La stori del ‘900 ci dice che il capitalismo, per sconfiggere questa forza che cresceva sempre più forte, aumentando la propria autocoscienza, finì per sostenere il nazifascismo, con tutte le drammatiche conseguenze.

Il Marx ancora giovane rompe con la cosiddetta sinistra hegeliana, per formare un sistema filosofico utile a cambiare il mondo e non solo ad interpretarlo.

Si può considerare Marx il padre del materialismo storico, poiché per primo definisce tutte le attività umane “sovrastrutture” che dipendono dalla “struttura” principale, l’economia, la quale influenza politica, cultura e tutte le altre espressioni della società umana.

La storia secondo Marx è riassumibile nella lotta di classe per il dominio economico-sociale tra “servi” e “padroni”, cioè proletari e borghesi nell’epoca moderna: i borghesi (che per Marx sono i detentori dei mezzi di produzione), prima dominati dalla nobiltà feudale, riuscirono a ottenere la supremazia nella società e ora sono classe dominante: secondo il filosofo, è nella natura delle cose che il proletariato si imponga sulla borghesia e instauri una dittatura per poter poi giungere ad una società senza classi.

Tale concezione di “evoluzione” del capitalismo per mano del proletariato è inscrivibile nella categoria delle visioni socialiste, ma Marx, per distinguerla da altre molto diverse, la pone sotto il nome di comunismo.
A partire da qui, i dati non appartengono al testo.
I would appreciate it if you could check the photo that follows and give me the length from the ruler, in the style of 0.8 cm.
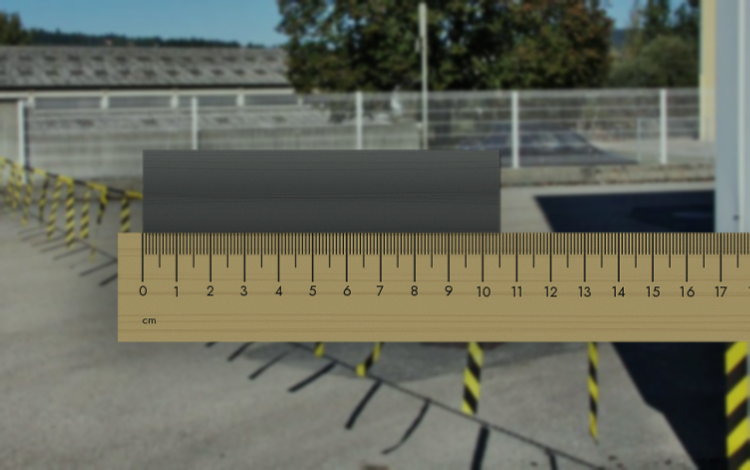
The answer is 10.5 cm
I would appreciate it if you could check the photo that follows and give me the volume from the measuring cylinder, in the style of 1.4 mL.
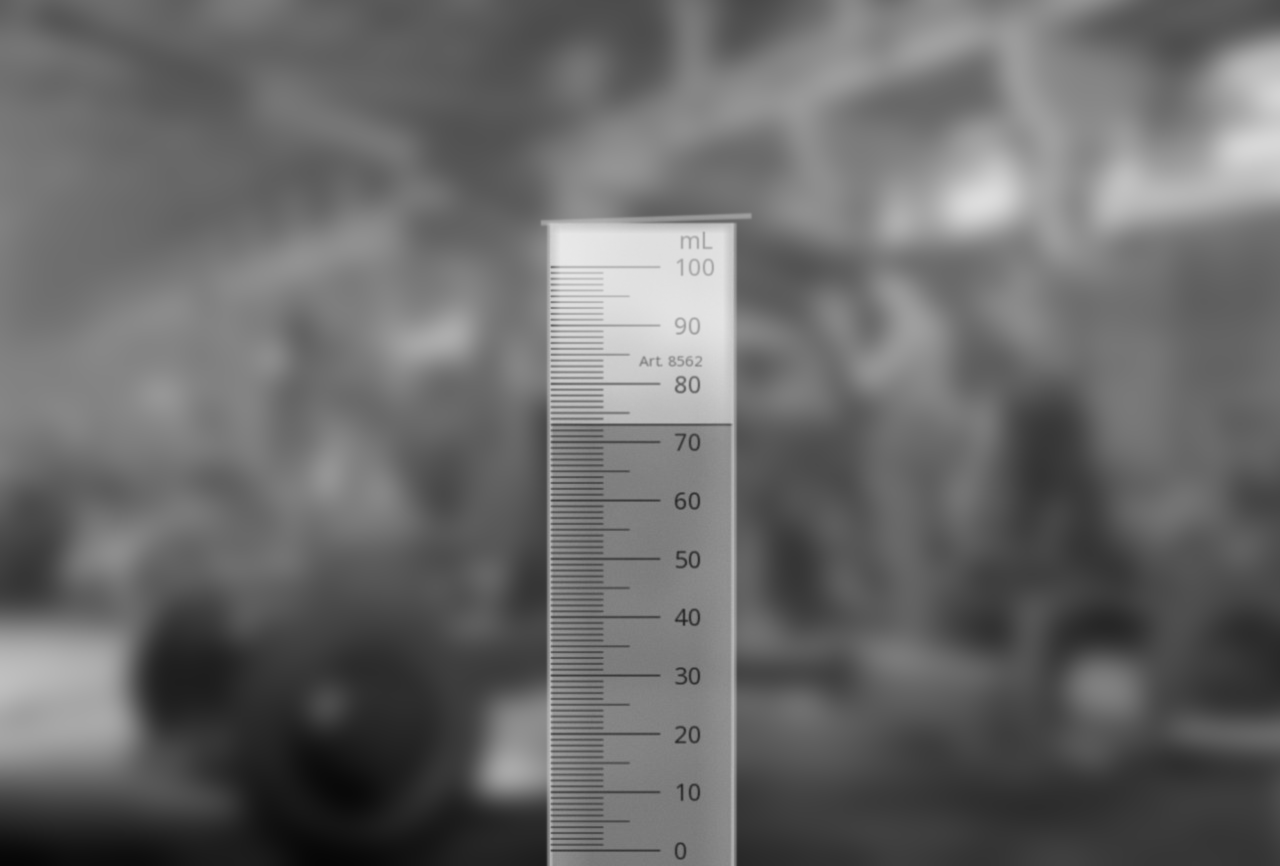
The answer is 73 mL
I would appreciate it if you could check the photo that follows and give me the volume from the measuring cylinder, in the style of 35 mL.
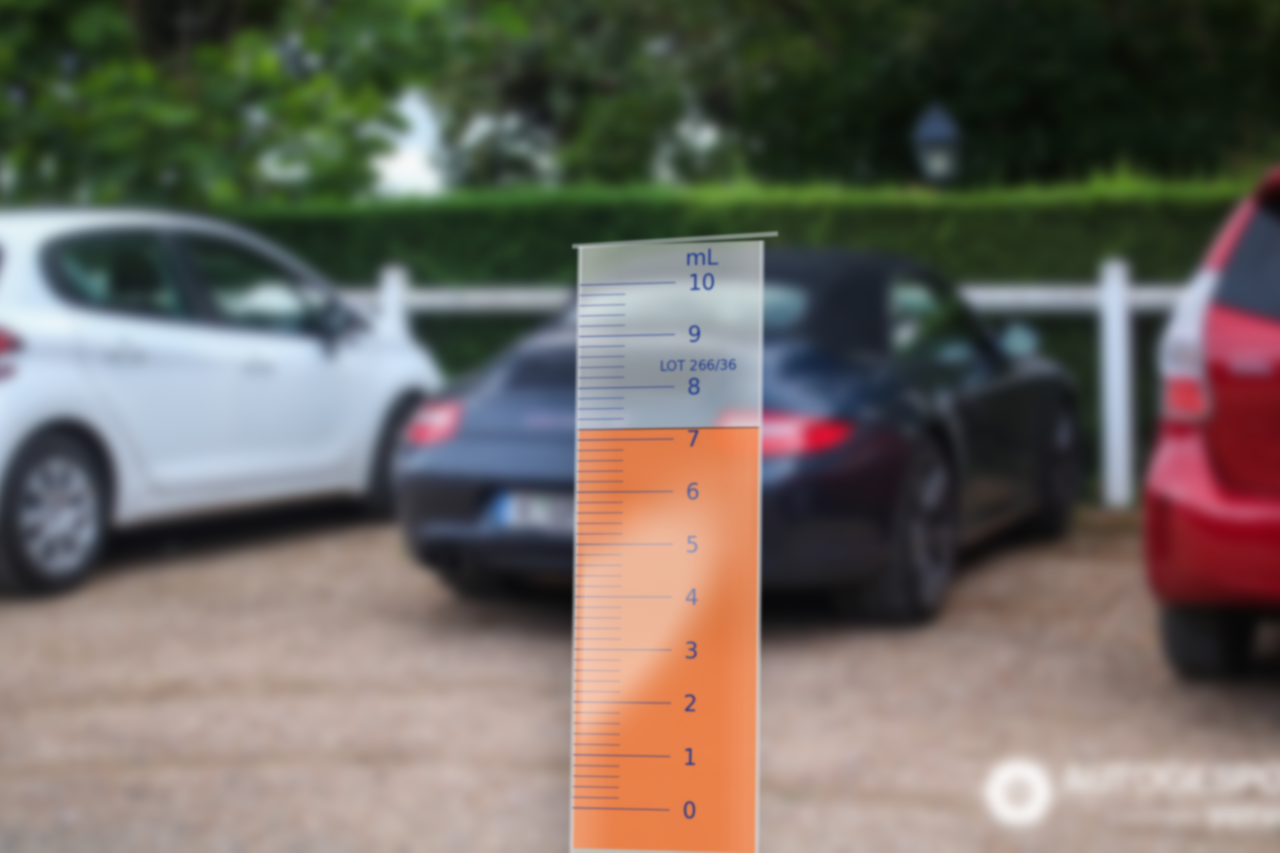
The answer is 7.2 mL
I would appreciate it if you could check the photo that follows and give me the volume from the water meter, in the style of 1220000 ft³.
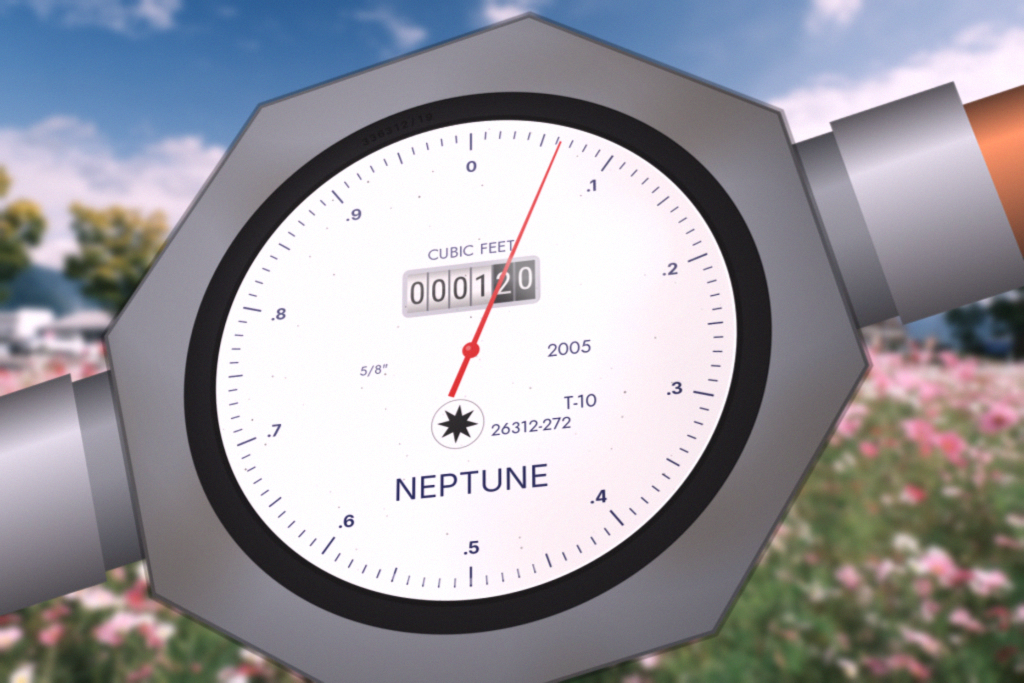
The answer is 120.06 ft³
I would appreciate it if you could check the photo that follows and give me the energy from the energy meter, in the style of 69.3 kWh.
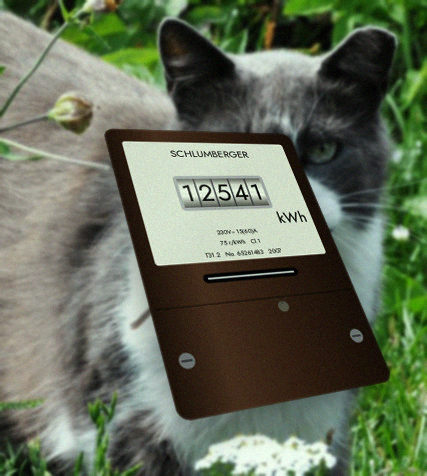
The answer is 12541 kWh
Il capitalismo viene analizzato “scientificamente” da Marx (da qui la definizione di “socialismo scientifico”): dopo aver analizzato il pluslavoro originato dal plusvalore, ovvero il valore aggiunto che il lavoro del proletario produce, il pensatore afferma che la colpa dei borghesi è quella di sottrarre il plusvalore a chi lo produce e di cercare l’aumento di plusvalore peggiorando le condizioni di lavoro degli operai.

Karl Marx si adoperò anche sul piano organizzativo del socialismo: teorizzò la nascita di un partito politico utile a portare avanti la causa della rivoluzione, il partito comunista, e ne redasse assieme a Friedrich Engels Il Manifesto

Oggi si dice che la società è completamente diversa da quella di Marx. E questa è un’ovvietà. Ma a mio avviso non sono cambiate le dinamiche di espansione del capitalismo, oggi trasformato in capitalismo finanziario o come lo definisce Luciano Gallino “Finanzcapitalismo”.

Viviamo in un mondo dove le diseguaglianze sono moltiplicate, dove la ricchezza è in mano ad una élite finanziaria che fa di tutto per mantenerla. Il lavoro è ancora più sfruttato, malpagato e precario.

Quella coscienza di classe dei lavoratori che era maturata grazie alle profonde e dettagliate analisi, sia da un punto di vista politico che sociale ed economico, elaborate durante tutta la sua esistenza umana da Marx, e che era alla base dell’organizzazione politica del movimento operaio, che attraverso grandi lotte sociali conquistava diritti e si emancipava migliorando le proprie condizioni materiali di vita, oggi non esiste più.

Il capitale ha vinto, il liberismo è egemone culturalmente, ma le analisi sul capitalismo, l’idea che tutti gli uomini hanno gli stessi diritti e che la società deve essere organizzata seguendo i principi dell’uguaglianza e della libertà è ancora valida.

Nel “Manifesto del partito Comunista” scritto nel 1848 scrive che “il libero sviluppo di ognuno è condizione del libero sviluppo di tutti”

Chi sostiene che queste idee siano fallite con la sconfitta dei Paesi del cosiddetto Socialismo reale, credo che sia in errore.

La storia di quell’esperienza dimostra come essa era lontana dall’idea di giustizia sociale e di internazionalismo da tutta la teoria marxiana; come, inoltre, fosse un’estrema semplificazione del complesso pensiero di liberazione ed emancipazione del proletariato che Marx aveva sapientemente elaborato.

Credo, quindi, che ancora oggi sia utile leggere e studiare le opere di Marx per capire e superare il Capitalismo e costruire un’altra società. Per fare questo è necessario unire di nuovo le classi sociali della trasformazione, come seppe fare il grande filosofo di Treviri.